**PROBLEM DETAILS**
Rewrite the lines of the data starting at the line containing "right shoulder: (508, 112, 6)" and ending at the line containing "right wrist: (791, 318, 41)", changing "Person at" to "Subject at" and keeping everything else the same. Give only those lines, and leave out the pictures.

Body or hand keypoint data
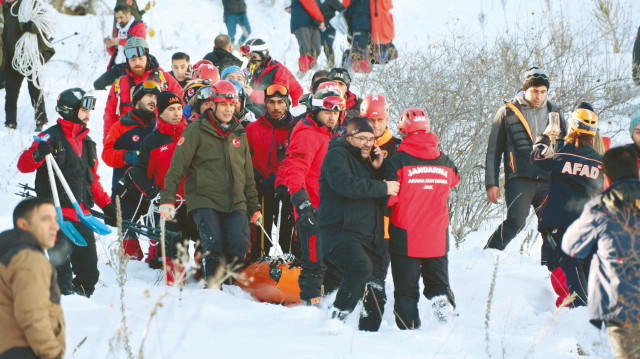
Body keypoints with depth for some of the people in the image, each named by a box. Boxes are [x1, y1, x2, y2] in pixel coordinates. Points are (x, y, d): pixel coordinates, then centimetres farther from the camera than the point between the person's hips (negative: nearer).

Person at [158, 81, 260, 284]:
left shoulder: (239, 134, 18)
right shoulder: (196, 131, 2)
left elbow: (248, 173, 26)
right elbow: (177, 166, -2)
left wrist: (254, 206, 25)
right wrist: (167, 198, -11)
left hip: (235, 204, 4)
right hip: (204, 200, -4)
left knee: (239, 248, -14)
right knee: (213, 248, -20)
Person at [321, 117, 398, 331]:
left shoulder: (368, 161, 23)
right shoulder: (337, 155, -1)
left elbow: (383, 199, 21)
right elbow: (344, 184, -21)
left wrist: (378, 170, 6)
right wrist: (383, 188, -18)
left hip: (370, 238, 8)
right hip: (340, 232, -8)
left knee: (376, 296, 4)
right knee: (362, 267, -34)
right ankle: (336, 319, -29)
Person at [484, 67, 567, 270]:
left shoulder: (554, 113, 16)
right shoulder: (508, 112, 6)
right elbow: (493, 150, 8)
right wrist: (491, 183, 1)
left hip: (549, 182, 4)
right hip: (519, 179, -4)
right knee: (515, 222, -21)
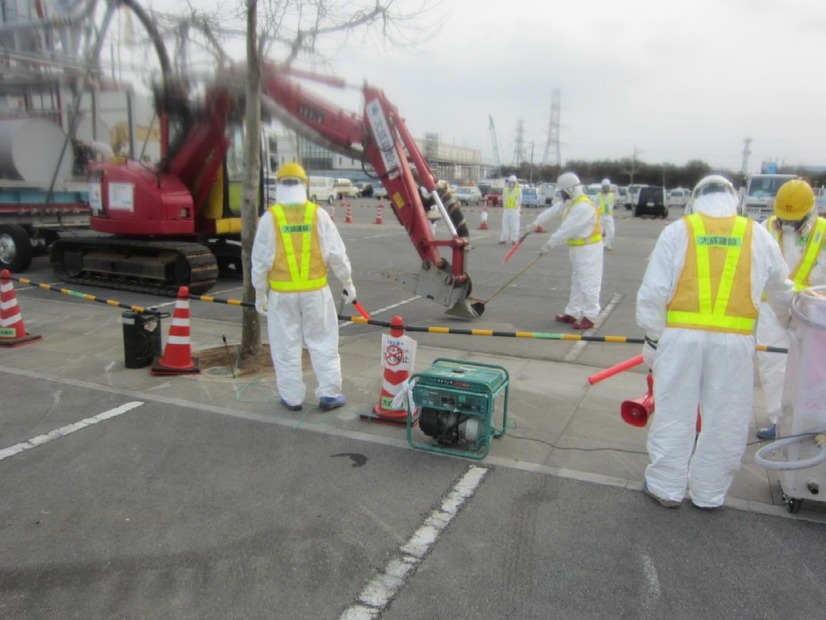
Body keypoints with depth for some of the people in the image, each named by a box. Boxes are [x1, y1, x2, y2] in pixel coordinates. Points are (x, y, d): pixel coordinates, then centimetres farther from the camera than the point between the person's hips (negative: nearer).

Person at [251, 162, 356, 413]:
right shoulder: (318, 214, -3)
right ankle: (329, 394, 15)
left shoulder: (270, 217, -5)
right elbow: (336, 254, -1)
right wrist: (347, 282, 12)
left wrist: (260, 293, 10)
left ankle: (292, 397, 18)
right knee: (322, 343, 11)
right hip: (315, 290, 1)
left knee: (286, 346, 10)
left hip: (282, 292, 0)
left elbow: (261, 261, -1)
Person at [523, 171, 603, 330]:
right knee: (577, 282, 15)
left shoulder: (583, 207, -24)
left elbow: (566, 230, -25)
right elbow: (552, 211, 10)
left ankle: (589, 317, 1)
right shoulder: (569, 202, 8)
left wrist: (549, 245, -20)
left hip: (588, 250, -11)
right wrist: (535, 224, 3)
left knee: (588, 284, -5)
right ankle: (572, 313, 23)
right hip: (577, 248, 11)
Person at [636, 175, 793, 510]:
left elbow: (653, 292, -5)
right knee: (725, 421, 14)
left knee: (674, 414, 10)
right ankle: (709, 494, 27)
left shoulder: (677, 231, 0)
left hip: (681, 337, -1)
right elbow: (781, 292, 21)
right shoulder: (758, 235, 6)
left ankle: (666, 488, 22)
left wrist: (652, 338, 5)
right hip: (735, 341, 1)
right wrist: (791, 318, 41)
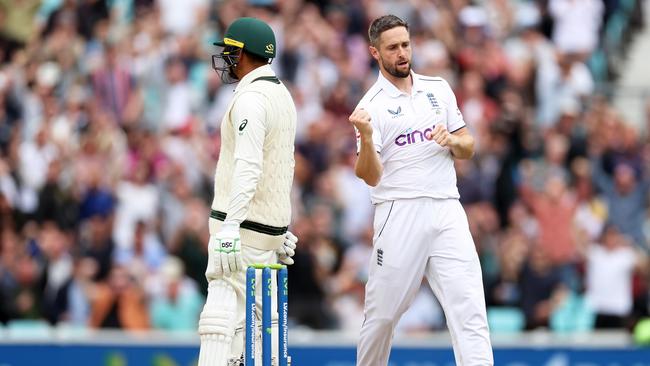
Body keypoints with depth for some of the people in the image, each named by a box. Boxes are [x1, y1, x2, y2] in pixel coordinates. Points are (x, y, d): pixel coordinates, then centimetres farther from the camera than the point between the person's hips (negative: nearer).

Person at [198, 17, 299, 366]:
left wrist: (230, 226, -32)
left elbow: (247, 168, -26)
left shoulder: (250, 98, -15)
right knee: (261, 317, 13)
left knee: (223, 316, -16)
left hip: (244, 222, -10)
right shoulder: (282, 94, 17)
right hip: (272, 225, 10)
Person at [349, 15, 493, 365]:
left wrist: (453, 141, -5)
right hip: (399, 214, -3)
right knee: (382, 312, 3)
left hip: (446, 211, 3)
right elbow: (370, 176, -9)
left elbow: (468, 147, 17)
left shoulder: (438, 89, 12)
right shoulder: (372, 105, -1)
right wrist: (366, 138, -27)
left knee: (469, 306, -9)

**ANSWER BOX**
right shoulder: (508, 112, 6)
right elbow: (493, 150, 8)
right wrist: (491, 183, 1)
left hip: (549, 182, 4)
right hip: (519, 179, -4)
right knee: (515, 222, -21)
Body keypoints with depth for some of the people in the image, each named by a box. Boxes are [x1, y1, x2, y2] in pixel coordinates. Points are (x, y, d): pixel coordinates, then centimetres farther from the camera than the point between the person's hips (negative: nearer).

Subject at [251, 162, 356, 413]:
right shoulder: (318, 214, -3)
right ankle: (329, 394, 15)
left shoulder: (270, 217, -5)
right elbow: (336, 254, -1)
right wrist: (347, 282, 12)
left wrist: (260, 293, 10)
left ankle: (292, 397, 18)
right knee: (322, 343, 11)
right hip: (315, 290, 1)
left knee: (286, 346, 10)
left hip: (282, 292, 0)
left elbow: (261, 261, -1)
Subject at [523, 171, 603, 330]:
right knee: (577, 282, 15)
left shoulder: (583, 207, -24)
left elbow: (566, 230, -25)
right elbow: (552, 211, 10)
left ankle: (589, 317, 1)
right shoulder: (569, 202, 8)
left wrist: (549, 245, -20)
left hip: (588, 250, -11)
right wrist: (535, 224, 3)
left knee: (588, 284, -5)
right ankle: (572, 313, 23)
right hip: (577, 248, 11)
Subject at [636, 175, 793, 510]:
left elbow: (653, 292, -5)
right knee: (725, 421, 14)
left knee: (674, 414, 10)
right ankle: (709, 494, 27)
left shoulder: (677, 231, 0)
left hip: (681, 337, -1)
right elbow: (781, 292, 21)
right shoulder: (758, 235, 6)
left ankle: (666, 488, 22)
left wrist: (652, 338, 5)
right hip: (735, 341, 1)
right wrist: (791, 318, 41)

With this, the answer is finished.